We have become so accustomed to hearing criticisms on the conduct of the students at our American colleges, that it is somewhat of a relief to learn that our English cousins are not entirely above reproach in that respect. Of course we should no more judge the great body of English students by the few cases of disorder which occur, than we ourselves ought to be condemned because of the misconduct of a few. An editorial in the current number of the "London Graphic," in commenting on undergraduate life at Oxford, says : The Vice-Chancellor of Oxford has had to inflict a fine of ten pounds on some undergraduates who had been guilty of an offence which used once to be described as "dusting a bobby," but which in these days is no longer spoken of in jocular terms. A spiteful assault committed by several young men upon a solitary policeman is, in fact, not a funny thing at all, but it is a comfort to observe that such unmanly freaks have grown comparatively rare of late years.
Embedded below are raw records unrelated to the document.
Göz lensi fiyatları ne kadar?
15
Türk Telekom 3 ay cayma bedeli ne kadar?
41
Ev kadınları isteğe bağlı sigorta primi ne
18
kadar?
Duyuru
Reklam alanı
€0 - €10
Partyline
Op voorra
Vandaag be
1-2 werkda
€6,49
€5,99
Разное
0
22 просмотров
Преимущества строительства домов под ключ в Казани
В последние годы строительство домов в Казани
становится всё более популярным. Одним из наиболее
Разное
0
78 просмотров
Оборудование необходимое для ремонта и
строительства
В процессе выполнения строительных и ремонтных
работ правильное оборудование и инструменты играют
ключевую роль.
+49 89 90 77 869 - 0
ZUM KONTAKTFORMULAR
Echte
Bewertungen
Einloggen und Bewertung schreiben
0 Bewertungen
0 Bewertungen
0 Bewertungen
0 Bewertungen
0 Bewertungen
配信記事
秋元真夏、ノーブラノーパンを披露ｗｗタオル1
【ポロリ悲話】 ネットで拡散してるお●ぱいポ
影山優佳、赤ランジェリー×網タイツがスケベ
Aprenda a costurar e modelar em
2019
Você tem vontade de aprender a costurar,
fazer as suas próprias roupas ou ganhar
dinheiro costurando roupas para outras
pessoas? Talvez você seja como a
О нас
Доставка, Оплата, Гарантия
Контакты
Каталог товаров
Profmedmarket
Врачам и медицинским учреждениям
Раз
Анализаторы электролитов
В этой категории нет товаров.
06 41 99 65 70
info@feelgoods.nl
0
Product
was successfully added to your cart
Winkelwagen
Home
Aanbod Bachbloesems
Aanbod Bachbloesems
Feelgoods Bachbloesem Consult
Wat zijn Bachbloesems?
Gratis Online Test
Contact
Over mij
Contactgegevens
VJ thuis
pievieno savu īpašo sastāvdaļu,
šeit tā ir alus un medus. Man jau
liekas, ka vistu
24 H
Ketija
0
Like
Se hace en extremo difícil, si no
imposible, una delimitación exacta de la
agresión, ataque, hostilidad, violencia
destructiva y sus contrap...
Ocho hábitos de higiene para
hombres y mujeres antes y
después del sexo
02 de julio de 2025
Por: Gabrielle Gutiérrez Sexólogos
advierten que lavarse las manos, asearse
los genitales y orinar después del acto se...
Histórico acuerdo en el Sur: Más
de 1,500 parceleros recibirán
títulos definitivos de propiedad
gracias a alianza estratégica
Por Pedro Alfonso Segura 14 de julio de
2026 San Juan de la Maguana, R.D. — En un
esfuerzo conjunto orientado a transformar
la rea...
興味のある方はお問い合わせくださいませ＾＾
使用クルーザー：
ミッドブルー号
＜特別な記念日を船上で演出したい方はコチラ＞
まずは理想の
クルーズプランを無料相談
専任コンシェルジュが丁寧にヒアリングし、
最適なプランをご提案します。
It is a wonder how anybody could have been found to accept the office of watchman in those times, not so very remote, when beating the watch was part of a gay young gentleman's evening's amusement. Canning, writing a dutiful, though stilted, letter to his uncle from Oxford, memtioned quite casually that, returning from a political debate at the coffee-house, he and six friends had fallen in with two watchmen who, as the result of this encounter, turpe solum tetigere mento. Even the decorous Charles Greville tells us how, after dinning at White's, he had a spar with some bobbies in the Haymarket, and scampered home, leaving his hat in their possession, when they had sprung their rattle and got reinforcements. These were discreditable traits in English manners. They were always incomprehensible to foreigners, though foreigners generally had, and still have, much more cause to hate their police than we ours. The undergraduates who were fined ten pounds may congratulate themselves that they were not Parisian students in the Latin Quarter, or German students at Heid-lberg. In any country but England, their piece of sportiveness would have been atoned for in that kind of seclusion which is the nearest modern approach to the old monastic life.